Peoples graduated from Bastrop High in 1998, she went on to earn her associates and bachelor degrees from the University of Arkansas at Little Rock., in a major that transformed her into a sign language interpreter.
Not knowing what to expect, Peoples eased into the major which materialized into a whole new world of people like she'd never known.
“The people I work with are the most wonderful people in the world,” she said. “I can't say enough about how much they care for each other and the people around them.”
Peoples was invited to Louisiana State University on Jan. 24, to sign during “A Night With Dr. Maya Angeleu,” the well known poet who was the first one to be invited to the White House.

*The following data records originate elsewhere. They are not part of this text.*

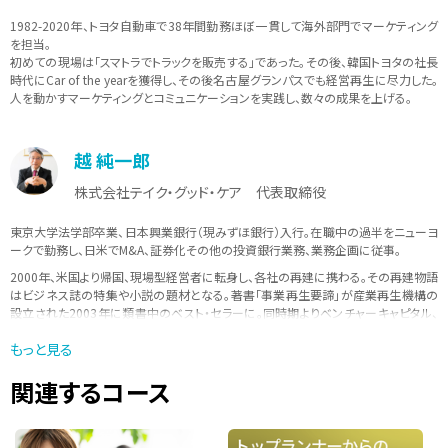
1982-2020年、トヨタ自動車で38年間勤務ほぼ一貫して海外部門でマーケティング
を担当。
初めての現場は「スマトラでトラックを販売する」であった。その後、韓国トヨタの社長
時代にCar of the yearを獲得し、その後名古屋グランパスでも経営再生に尽力した。
人を動かすマーケティングとコミュニケーションを実践し、数々の成果を上げる。
越 純一郎
株式会社テイク・グッド・ケア 代表取締役
東京大学法学部卒業、日本興業銀行（現みずほ銀行）入行。在職中の過半をニューヨ
ークで勤務し、日米でM&A、証券化その他の投資銀行業務、業務企画に従事。
2000年、米国より帰国、現場型経営者に転身し、各社の再建に携わる｡その再建物語
はビジネス誌の特集や小説の題材となる。著書「事業再生要諦」が産業再生機構の
設立された2003年に類書中のベスト・セラーに。同時期よりベンチャーキャピタル、
本間ゴルフ（民事再生期間中）、バンクタイ（タイの政府系金融機関）など、多数の企
もっと見る
業の顧問・役員を歴任。
多数の学校・企業での講義を持ち、積極的に若手の指導・教育に力を入れている。
関連するコース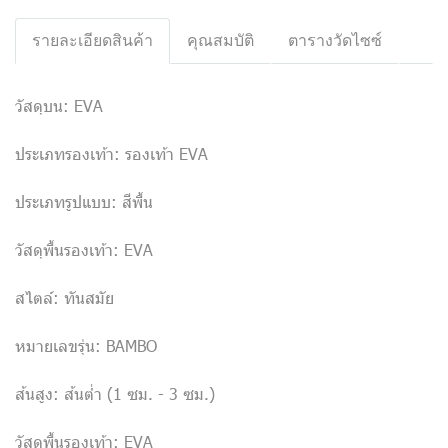
รายละเอียดสินค้า
คุณสมบัติ
ตารางวัดไซซ์
วัสดุบน: EVA
ประเภทรองเท้า: รองเท้า EVA
ประเภทรูปแบบ: สีพื้น
วัสดุพื้นรองเท้า: EVA
สไตล์: ทันสมัย
หมายเลขรุ่น: BAMBO
ส้นสูง: ส้นต่ำ (1 ซม. - 3 ซม.)
วัสดุพื้นรองเท้า: EVA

“She is nationally known for the poems she has written, such as 'Why Do Caged Birds Sing?'
Peoples now lives in Baton Rouge where she works as a private contractor and freelance worker. She said the majority of her jobs are medical or educational related, meaning she accompanies her deaf client to the doctor or a college class, and interprets what the doctor or teacher is saying. She said her schedule takes her all over Baton Rouge and New Orleans.
“I had the regular job with the regular pay check and I decided that's not for me,” she said. “Interpreting is becoming a dying breed. I'm so thankful that we have these young people who are showing an interest in it.”

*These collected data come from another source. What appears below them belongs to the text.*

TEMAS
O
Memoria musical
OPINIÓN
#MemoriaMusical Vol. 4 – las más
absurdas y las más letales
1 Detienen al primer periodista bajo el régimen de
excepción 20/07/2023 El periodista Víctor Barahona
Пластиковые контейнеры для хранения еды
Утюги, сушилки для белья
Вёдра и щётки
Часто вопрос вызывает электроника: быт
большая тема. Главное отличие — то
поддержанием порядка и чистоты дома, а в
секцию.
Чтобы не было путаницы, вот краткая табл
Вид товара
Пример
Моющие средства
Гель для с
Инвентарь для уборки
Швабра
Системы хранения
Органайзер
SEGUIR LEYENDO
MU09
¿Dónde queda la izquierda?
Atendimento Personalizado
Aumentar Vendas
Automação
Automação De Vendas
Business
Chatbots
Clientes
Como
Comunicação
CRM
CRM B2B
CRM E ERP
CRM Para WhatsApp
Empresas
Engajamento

Peoples said that even though she didn't obsess over what to be when she grew up, she is secure in her decision and the positive changes it has created.
“I'm a much different person than those I work with,” she said. “I don't' like waiting [for someone or something] and I don't' like hiding [from someone,]” she said. “The people I work with have patience like I've never seen. They're teaching me to have patience and so much more.”